In recent years, data breaches have dominated the news. From the U.S. presidential election to last summer’s Equifax cybersecurity breach, which impacted thousands of Canadians and almost 150 million Americans, it seems everyone’s personal information is under threat. This and Europe’s forthcoming General Data Protection Regulation (GDPR) will make increased concern over data protection a workplace trend in 2018.
In May 2018, the General Data Protection Act comes into force in the European Union. If you think this won’t apply to you, you may need to think again.
Large American multinationals are ramping up for the change. In a 2016 PwC GDPR preparedness pulse survey, 77% of respondents reported planning to spend $1 million dollars or more to get ready for the GDPR. However, many Canadian organizations aren’t preparing.
In an article in Canadian Lawyer magazine, “Getting ready for GDPR,” Kirsten Thompson, a partner at McCarthy Tétrault LLP, warns that many Canadian organizations aren’t making any arrangements for the impact of the GDPR: “There’s a misunderstanding that it doesn’t apply to them and Canadian laws are just fine.”

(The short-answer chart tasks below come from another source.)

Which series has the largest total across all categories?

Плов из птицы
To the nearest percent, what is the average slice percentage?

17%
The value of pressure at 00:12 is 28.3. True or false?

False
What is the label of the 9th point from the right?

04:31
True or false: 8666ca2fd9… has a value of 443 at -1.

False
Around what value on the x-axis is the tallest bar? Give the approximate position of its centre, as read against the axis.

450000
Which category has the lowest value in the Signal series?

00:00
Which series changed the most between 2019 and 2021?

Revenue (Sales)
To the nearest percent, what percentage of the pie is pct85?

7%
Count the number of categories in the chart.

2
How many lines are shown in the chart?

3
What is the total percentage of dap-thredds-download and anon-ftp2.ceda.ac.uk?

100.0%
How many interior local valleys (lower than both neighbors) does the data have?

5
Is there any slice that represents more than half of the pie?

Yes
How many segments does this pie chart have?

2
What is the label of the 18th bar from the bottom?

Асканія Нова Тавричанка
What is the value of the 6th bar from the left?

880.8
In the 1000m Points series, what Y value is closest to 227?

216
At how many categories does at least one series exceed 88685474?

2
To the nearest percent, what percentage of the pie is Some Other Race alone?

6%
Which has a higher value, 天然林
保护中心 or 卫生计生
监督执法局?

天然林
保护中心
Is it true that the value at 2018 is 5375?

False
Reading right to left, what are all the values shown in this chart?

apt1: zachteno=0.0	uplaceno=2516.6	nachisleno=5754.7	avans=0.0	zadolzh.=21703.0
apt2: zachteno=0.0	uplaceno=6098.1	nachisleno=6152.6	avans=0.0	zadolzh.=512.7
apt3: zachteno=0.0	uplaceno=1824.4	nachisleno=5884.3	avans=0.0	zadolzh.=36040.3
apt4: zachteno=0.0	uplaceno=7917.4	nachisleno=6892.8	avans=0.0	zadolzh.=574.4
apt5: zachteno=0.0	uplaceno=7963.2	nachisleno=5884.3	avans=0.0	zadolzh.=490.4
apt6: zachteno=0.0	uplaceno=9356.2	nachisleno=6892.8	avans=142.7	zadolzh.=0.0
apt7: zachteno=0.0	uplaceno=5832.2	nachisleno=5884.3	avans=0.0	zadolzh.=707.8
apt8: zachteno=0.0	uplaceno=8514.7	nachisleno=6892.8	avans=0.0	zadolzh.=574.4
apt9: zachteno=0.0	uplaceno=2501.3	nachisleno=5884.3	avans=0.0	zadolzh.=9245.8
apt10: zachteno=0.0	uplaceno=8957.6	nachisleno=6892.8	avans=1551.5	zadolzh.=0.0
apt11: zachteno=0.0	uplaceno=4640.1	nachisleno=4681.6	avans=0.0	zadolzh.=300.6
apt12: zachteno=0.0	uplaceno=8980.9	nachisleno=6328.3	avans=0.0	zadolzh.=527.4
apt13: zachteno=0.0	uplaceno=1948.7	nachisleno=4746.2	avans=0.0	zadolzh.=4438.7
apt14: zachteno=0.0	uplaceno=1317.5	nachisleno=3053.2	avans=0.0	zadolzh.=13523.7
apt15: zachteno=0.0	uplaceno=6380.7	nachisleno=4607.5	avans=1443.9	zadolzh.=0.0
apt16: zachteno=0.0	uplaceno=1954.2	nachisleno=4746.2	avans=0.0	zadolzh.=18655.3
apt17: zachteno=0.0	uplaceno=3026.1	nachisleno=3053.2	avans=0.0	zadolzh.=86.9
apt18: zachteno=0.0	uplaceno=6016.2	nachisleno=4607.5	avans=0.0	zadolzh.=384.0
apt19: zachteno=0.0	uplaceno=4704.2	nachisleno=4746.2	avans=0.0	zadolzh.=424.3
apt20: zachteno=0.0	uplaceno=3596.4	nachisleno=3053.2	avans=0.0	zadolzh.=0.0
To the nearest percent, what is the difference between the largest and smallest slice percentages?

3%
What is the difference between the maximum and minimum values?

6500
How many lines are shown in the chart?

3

Canada’s own Personal Information Protection and Electronic Documents Act (PIPEDA) adequately meets the E.U.’s current directive, but this could easily change under the new legislation, which is much stricter. The GDPR will apply to any organization offering goods or services to E.U. residents. The new legislation also gives data protection authorities much greater enforcement powers. GDPR regulators will be able to fine violators 20 million euros or 4% of their annual global revenue, whichever is higher.
Whether the GDPR affects you or not, it’s a good opportunity to review your organization’s strategies when it comes to data protection. In this day and age, taking steps to ensure that the personal information of your clientele and employees is protected is essential to maintaining their trust.